**Trecho escolhido:**
──────────────────────────────

Quando lutou contra separatistas russos na região do Donbass em 2014, a ucraniana Andriana Susak cobria a cabeça com uma balaclava para esconder seu gênero, já que mulheres estavam proibidas de combater. Hoje oficial do Exército, ela exibe abertamente nas redes sociais o uniforme camuflado cheio de insígnias —e posta como homenagem fotos de outras militares que não têm medo de mostrar o rosto.

Até 2016, as Forças Armadas da Ucrânia não aceitavam mulheres em posições de combate, pois eram regidas por leis da era soviética, que proibiam a elas funções que afetassem a saúde reprodutiva. No Donbass, Susak se registrou como costureira voluntária, mas desafiou os comandantes e foi para a linha de frente. Quando engravidou, em 2015, permaneceu nas trincheiras até os cinco meses de gestação.

Irina Sergueieva, primeira mulher voluntária a ser admitida nas forças de defesa territorial da Ucrânia
Irina Sergueieva, primeira mulher voluntária a ser admitida nas forças de defesa territorial da Ucrânia - Sergei Supinsky - 11.mar.22/AFP

Ela é uma das retratadas no documentário "Batalhão Invisível" (2017), sobre seis pioneiras que lutaram no front como voluntárias no leste da Ucrânia, registrando-se como cozinheiras, secretárias e enfermeiras. Dirigido por três mulheres, o filme foi parte de uma campanha mais ampla que contribuiu para que a Ucrânia passasse a permitir, em 2016, o alistamento feminino em 62 posições de combate.

Hoje, elas são ao menos 32 mil, de acordo com números do fim de 2021, ou 15% de todo o Exército ucraniano —proporção aparentemente maior do que a dos oponentes russos; em maio de 2020, o ministro da Defesa de Moscou disse que havia cerca de 41 mil mulheres alistadas, 4,2% do total.

O perfil das mulheres nas Forças Armadas de Kiev é variado, segundo Anastasiia Banit, do Instituto para Programas de Gênero, ONG responsável pelo documentário "Batalhão Invisível" e por outras iniciativas em prol de militares ucranianas. "Quando a Rússia atacou a Ucrânia em 2014, nosso Exército não estava pronto, então precisava de muitos voluntários, o máximo possível. É por isso que muitas pessoas comuns que não tinham nada a ver com a esfera militar, mulheres também, ingressaram", disse à Folha.

──────────────────────────────

**Perguntas:**
A) No texto sobre as mulheres no Exército ucraniano, com quais funções as voluntárias se registraram antes de ir para a linha de frente? Liste todas.
B) Tire do texto sobre as mulheres no Exército ucraniano o trecho que começa em "Até 2016, as" e vai até "meses de gestação.", incluindo essas palavras, sem mudar nada.

**Trecho dos dados:**
──────────────────────────────

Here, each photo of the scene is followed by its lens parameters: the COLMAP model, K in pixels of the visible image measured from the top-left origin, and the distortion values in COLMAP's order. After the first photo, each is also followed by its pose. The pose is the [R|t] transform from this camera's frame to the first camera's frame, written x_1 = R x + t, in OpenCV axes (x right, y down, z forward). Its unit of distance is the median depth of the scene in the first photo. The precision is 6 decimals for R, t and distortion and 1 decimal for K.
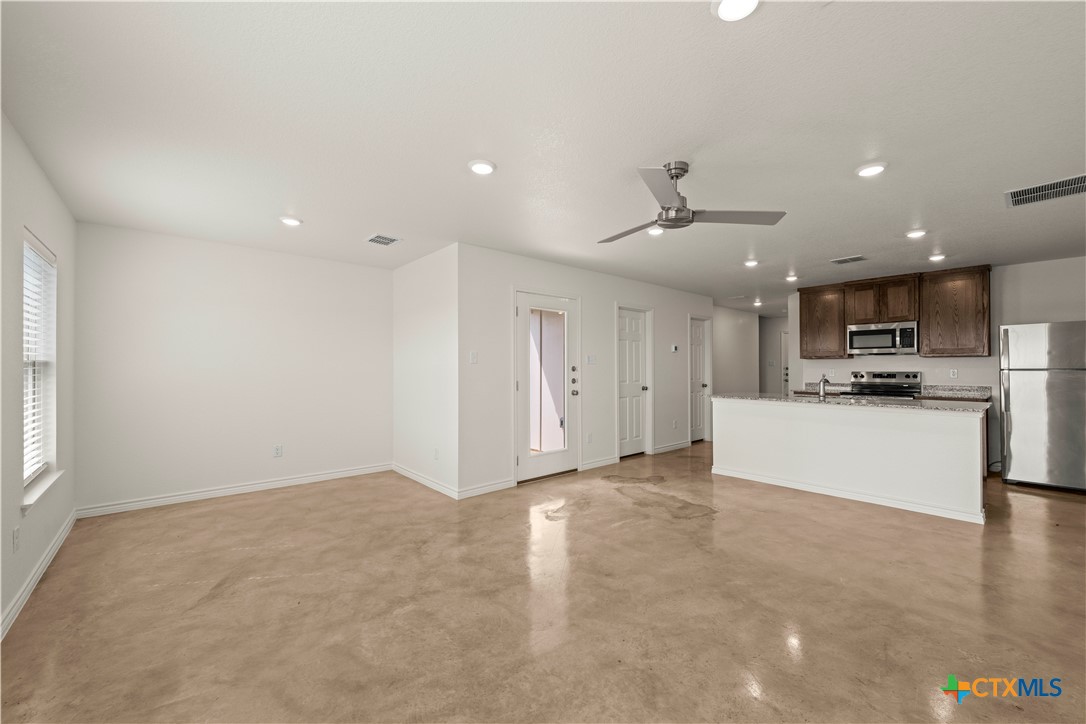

──────────────────────────────

**Respostas:**
A) Costureira, cozinheira, secretária e enfermeira.

B)
Até 2016, as Forças Armadas da Ucrânia não aceitavam mulheres em posições de combate, pois eram regidas por leis da era soviética, que proibiam a elas funções que afetassem a saúde reprodutiva. No Donbass, Susak se registrou como costureira voluntária, mas desafiou os comandantes e foi para a linha de frente. Quando engravidou, em 2015, permaneceu nas trincheiras até os cinco meses de gestação.